I did not choose it because my name is Cayce. In fact, I chose it for the opposite reason. For once, I wanted to comment without having to worry about how some d-mn fool would react to it.

Again, apologies to anyone else who read that.

Posted by caycep | Report as abusive


I find your approach concerning ratios like “P/E” quite interesting. First off, i wouldnt know why they wouldnt be true today, too.

Secondly, as an Investor from Germany (who invests almost exclusively in German stocks) I found P/E ratios below 10 even before this recent crash quite often. In my amateur opinion many of the stocks that are crashing now were not overvalued (by a conservative, value investing point of view)

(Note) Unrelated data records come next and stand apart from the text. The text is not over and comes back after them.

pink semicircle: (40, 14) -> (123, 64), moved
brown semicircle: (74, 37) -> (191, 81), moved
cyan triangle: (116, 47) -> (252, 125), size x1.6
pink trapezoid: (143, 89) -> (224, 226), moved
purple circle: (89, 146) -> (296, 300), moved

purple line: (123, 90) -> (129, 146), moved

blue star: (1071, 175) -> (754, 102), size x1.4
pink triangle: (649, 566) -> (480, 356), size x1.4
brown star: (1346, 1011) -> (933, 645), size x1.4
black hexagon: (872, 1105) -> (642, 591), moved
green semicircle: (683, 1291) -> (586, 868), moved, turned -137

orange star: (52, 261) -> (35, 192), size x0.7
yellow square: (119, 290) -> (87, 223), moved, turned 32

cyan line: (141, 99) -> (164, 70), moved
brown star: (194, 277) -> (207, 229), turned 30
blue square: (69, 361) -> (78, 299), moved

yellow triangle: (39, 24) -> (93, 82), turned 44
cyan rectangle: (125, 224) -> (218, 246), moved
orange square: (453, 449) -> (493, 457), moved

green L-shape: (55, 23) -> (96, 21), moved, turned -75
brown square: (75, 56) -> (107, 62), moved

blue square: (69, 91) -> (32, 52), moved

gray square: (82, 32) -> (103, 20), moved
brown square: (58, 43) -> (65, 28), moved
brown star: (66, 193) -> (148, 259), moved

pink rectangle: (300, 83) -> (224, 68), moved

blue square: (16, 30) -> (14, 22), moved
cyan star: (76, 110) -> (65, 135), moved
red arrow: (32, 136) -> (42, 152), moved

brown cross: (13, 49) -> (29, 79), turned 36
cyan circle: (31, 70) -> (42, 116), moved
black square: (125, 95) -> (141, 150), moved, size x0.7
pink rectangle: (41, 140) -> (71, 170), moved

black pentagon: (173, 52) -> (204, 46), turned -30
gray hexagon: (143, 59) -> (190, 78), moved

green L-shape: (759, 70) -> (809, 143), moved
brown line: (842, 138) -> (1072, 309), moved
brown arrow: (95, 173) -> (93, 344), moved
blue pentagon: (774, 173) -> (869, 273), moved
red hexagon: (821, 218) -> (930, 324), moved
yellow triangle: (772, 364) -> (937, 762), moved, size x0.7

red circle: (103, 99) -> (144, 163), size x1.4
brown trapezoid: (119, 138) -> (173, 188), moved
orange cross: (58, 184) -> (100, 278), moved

So, that’s why I think that this isnt permanent (getting back to oldschool valuations if you will) but rather a highly emotion – driven market, which almost completly ignores the teachings of Dodd/ Graham and the like.

For me, this is buying time.

Greetings from Germany,


Posted by Neroll | Report as abusive

I think the current behavior of the market is reflection of people’s attitudes vis-a-vis the economic and political outlook more than anything else.

The economy is stuck in neutral, the employment picture is bleak, and the political system is dysfunctional. Is it any suprise that people are starting to wonder where the increased corporate profits which would support a market upturn are going to come from?

Let’s not forget that until the recent correction, the market had more than doubled from it’s March 2009 lows without a single pullback of at least 10% along the way. It’s not like you needed to be a genius to see that the market was due for a correction sometime soon.